Yeah, quite likely ....the distributor we bought them from always called them 'Olympic' ( it was the familiar 1st generation Alan, the one with the 'nearly-round' fork blades ) ....might have something to do with the 'stamped' detail on the *front* of the Alan headtube lug that looks like the wreath that ancient Olympians wore on their heads....hence, 'Olympic' for those first generation Alan frames ....would not surprise me if it was called 'Competition' on your side of the pond ....I still recall the 'glossy' catalog from Suntour where the 'lockring' that came with the Suntour track hubs was referred to *IN THEIR GLOSSY CATALOG* as a 'rockring', yes, with a 'r' at the beginning of the word....very nice hubs, unfortunate mis-spelling for such a fundamental part ....it still brings a smile to my face ='rockring', _oh boy_ -I would guess that Suntour simply did not want to pay a few dollars for a 'proofreader' prior to the printing of those nice glossy catalogs 😉 🤔


----------



## The Spokemaster (Apr 23, 2022)

BTW -that photo of Kuiper ....it looks like he may be in a 'skid' ....rear brake looks like he may have it 'locked up' ....his eyes and head are oriented so it appears he is about to make a 'left-turn' ....his front wheel does not appear properly oriented for a left turn ....rear wheel looks like it might be 'drifting' out to his right ....bad road surface along with the combined mud could easily result in a 'skid' while cornering

I actually snapped a photo of Greg Lemond years ago when he was in 'mid-air / free-fall' to a crash....his bicycle has the very end of his right pedal about 4 inches above the pavement and he has his right arm extended straight out to 'support' himself from the coming crash ....essentially, his bicycle was nearly horizontal, but his body had not yet 'contacted' the road ....he was in *mid-air* on his way down when I snapped the photo ....he did then actually crash right in front of me and wound up laying on his side in the road, a 'scramble' then came with spectators picking him up off the road, helping him 'remount', then 'throwing/pushing' him so he could get back in the race ....I always thought I should get that "one-of-a-kind" photo printed onto a coffee mug


----------



## fabio farelli (Apr 24, 2022)

The Spokemaster said:


> BTW -that photo of Kuiper ....it looks like he may be in a 'skid' ....rear brake looks like he may have it 'locked up' ....his eyes and head are oriented so it appears he is about to make a 'left-turn' ....his front wheel does not appear properly oriented for a left turn ....rear wheel looks like it might be 'drifting' out to his right ....bad road surface along with the combined mud could easily result in a 'skid' while cornering




He just finished his first Paris-Roubaix.


----------



## fabio farelli (Apr 24, 2022)

bikebozo said:


> 1985 , 55x55 full campy , any knowledge is appreciated , I am buying this bike , in about an hour
> 
> 
> 
> View attachment 1611460




And?
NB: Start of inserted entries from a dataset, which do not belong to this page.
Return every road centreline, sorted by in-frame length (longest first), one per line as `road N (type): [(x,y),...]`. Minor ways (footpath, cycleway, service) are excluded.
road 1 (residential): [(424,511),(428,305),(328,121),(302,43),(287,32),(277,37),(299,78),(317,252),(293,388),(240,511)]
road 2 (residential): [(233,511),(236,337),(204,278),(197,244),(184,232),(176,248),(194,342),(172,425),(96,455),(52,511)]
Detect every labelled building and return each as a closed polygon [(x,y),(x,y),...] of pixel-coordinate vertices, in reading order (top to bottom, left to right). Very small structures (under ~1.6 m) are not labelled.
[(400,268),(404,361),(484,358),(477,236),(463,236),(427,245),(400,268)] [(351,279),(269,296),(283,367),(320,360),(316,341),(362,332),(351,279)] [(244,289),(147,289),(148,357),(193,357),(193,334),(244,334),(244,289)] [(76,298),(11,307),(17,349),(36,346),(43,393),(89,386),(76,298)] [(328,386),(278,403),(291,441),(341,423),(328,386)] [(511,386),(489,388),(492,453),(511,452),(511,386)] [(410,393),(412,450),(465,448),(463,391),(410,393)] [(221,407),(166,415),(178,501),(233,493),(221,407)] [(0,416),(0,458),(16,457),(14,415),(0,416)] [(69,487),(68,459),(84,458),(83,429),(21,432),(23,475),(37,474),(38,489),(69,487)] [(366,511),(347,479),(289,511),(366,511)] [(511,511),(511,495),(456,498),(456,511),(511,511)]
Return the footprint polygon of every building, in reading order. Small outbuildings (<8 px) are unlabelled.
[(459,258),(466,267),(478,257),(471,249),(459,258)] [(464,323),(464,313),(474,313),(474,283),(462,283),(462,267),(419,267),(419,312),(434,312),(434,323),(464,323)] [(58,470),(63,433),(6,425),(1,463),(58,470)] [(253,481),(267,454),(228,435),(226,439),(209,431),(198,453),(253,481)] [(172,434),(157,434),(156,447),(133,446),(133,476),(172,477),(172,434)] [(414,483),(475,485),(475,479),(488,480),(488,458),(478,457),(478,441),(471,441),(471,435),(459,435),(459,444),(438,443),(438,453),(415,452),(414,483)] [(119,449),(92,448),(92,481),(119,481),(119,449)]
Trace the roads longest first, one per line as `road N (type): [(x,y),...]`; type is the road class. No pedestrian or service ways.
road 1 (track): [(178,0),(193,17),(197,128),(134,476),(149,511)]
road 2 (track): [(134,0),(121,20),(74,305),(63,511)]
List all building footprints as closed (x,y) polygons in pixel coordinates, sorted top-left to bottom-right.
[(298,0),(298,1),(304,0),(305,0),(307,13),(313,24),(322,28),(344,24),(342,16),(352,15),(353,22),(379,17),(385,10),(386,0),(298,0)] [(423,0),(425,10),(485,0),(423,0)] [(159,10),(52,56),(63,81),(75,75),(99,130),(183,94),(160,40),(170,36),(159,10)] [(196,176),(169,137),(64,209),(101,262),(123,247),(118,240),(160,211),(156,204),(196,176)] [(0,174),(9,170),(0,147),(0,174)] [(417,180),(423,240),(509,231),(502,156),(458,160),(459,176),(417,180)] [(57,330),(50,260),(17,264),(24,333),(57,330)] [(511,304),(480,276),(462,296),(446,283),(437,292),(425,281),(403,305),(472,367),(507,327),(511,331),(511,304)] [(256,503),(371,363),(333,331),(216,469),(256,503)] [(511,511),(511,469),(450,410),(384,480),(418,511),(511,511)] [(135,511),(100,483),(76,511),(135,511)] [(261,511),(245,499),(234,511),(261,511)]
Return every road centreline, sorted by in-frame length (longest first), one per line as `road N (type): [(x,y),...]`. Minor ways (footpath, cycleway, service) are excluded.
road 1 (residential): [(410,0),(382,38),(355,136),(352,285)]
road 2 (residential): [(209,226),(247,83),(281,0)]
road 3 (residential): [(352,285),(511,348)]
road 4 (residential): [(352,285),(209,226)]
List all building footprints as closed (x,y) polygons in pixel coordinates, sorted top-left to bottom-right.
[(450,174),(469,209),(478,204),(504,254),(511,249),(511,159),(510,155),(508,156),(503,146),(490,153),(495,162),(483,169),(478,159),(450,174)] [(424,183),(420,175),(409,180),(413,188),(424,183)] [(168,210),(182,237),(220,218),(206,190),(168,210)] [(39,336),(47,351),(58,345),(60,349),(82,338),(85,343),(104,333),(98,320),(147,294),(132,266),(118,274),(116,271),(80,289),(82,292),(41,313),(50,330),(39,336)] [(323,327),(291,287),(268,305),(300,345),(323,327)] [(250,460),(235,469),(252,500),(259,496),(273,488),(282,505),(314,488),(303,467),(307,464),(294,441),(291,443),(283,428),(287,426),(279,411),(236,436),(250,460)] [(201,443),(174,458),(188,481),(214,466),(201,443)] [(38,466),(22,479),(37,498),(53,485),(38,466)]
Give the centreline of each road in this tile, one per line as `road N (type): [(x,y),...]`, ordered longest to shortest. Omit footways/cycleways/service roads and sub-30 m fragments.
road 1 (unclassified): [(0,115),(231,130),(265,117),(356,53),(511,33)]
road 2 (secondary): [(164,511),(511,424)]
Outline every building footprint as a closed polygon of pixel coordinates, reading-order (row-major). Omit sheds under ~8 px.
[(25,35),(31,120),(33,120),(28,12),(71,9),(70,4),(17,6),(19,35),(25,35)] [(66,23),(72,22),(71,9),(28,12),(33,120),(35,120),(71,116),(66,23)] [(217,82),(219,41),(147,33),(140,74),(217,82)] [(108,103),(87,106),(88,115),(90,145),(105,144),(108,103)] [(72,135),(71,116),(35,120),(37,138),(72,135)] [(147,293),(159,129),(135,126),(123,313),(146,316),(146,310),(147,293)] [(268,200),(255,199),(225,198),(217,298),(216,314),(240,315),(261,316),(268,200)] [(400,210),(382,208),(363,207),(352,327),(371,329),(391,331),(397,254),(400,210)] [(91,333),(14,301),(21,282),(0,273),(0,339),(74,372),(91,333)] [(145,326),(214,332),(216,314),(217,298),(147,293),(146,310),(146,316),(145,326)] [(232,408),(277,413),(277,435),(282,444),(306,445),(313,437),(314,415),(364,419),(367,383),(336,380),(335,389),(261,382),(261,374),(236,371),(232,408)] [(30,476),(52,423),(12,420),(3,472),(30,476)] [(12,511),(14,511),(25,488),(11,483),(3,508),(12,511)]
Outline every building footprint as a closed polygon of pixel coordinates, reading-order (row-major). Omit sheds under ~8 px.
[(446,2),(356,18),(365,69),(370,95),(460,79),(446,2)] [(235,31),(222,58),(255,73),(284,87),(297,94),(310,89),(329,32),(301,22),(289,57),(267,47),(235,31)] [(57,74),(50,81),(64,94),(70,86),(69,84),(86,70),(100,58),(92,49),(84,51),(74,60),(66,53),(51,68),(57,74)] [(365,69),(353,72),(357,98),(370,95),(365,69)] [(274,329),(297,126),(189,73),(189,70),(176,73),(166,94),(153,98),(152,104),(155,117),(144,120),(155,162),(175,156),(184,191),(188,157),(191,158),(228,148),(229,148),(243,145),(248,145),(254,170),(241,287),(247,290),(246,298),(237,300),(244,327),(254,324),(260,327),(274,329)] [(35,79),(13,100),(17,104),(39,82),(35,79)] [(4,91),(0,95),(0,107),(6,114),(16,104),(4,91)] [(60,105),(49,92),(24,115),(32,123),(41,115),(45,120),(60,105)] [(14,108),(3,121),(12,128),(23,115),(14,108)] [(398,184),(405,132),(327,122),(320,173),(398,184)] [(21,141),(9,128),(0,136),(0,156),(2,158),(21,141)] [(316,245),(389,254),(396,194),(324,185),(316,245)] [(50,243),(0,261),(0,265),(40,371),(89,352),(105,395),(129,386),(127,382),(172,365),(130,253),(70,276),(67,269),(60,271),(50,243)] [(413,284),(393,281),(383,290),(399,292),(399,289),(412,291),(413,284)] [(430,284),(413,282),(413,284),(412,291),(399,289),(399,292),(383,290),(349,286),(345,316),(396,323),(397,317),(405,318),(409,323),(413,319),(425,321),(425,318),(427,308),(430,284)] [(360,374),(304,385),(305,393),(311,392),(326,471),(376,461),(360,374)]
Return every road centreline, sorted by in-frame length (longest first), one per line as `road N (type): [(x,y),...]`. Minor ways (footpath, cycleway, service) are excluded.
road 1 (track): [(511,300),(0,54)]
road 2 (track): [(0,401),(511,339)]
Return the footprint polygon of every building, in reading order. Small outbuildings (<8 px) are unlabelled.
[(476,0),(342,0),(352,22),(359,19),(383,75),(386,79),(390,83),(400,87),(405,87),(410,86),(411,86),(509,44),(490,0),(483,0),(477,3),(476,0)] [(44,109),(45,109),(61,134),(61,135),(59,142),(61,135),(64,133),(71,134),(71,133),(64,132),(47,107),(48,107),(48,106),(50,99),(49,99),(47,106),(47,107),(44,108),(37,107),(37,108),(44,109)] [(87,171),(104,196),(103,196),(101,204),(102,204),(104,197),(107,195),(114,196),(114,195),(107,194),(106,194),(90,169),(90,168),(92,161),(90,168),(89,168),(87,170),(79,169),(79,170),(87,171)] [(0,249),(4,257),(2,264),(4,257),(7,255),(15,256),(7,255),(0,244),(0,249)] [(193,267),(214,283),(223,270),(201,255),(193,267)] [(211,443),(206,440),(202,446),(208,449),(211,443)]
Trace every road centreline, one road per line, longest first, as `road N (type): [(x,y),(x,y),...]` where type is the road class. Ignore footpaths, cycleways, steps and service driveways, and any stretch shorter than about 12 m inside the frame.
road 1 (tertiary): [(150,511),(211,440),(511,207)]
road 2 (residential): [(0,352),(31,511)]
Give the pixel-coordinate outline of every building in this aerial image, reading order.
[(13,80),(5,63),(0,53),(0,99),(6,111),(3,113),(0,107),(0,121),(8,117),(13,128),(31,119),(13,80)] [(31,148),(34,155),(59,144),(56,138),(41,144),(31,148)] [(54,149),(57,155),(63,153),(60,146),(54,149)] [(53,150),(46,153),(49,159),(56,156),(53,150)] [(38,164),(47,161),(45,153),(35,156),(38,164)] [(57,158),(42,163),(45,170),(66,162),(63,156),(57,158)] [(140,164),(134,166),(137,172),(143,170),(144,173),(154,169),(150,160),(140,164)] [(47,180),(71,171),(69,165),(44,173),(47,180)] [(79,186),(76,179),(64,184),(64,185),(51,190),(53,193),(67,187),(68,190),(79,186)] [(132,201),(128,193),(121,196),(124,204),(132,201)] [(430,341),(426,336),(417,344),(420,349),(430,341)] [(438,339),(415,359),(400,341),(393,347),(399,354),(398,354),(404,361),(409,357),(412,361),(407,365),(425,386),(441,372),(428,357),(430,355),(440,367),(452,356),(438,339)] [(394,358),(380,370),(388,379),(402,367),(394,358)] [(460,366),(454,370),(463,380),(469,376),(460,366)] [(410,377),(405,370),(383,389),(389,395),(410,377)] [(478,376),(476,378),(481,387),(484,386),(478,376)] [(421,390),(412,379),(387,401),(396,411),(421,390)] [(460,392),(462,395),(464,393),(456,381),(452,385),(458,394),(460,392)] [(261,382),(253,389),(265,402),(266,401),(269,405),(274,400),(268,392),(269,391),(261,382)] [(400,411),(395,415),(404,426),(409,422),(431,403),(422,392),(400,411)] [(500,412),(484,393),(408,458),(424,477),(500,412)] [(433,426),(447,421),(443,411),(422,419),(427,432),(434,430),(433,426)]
You like it? Has it the flattened top tube?


----------



## Schwinny (Apr 24, 2022)

Strange that I look on CL this weekend and there is an Alan for sale 2 blocks away from me.
Looks to be in great shape. you can see it on Des Moines CL.


----------



## bikebozo (Apr 24, 2022)

Yes , flat top tube , number record186


----------



## fabio farelli (Apr 24, 2022)

bikebozo said:


> Yes , flat top tube , number record186



In my opinion the most beautiful model from Alan, congrats!


----------



## bikebozo (Apr 24, 2022)

Thank you ,


----------



## The Spokemaster (Apr 24, 2022)

*l'enfer du Nord*


----------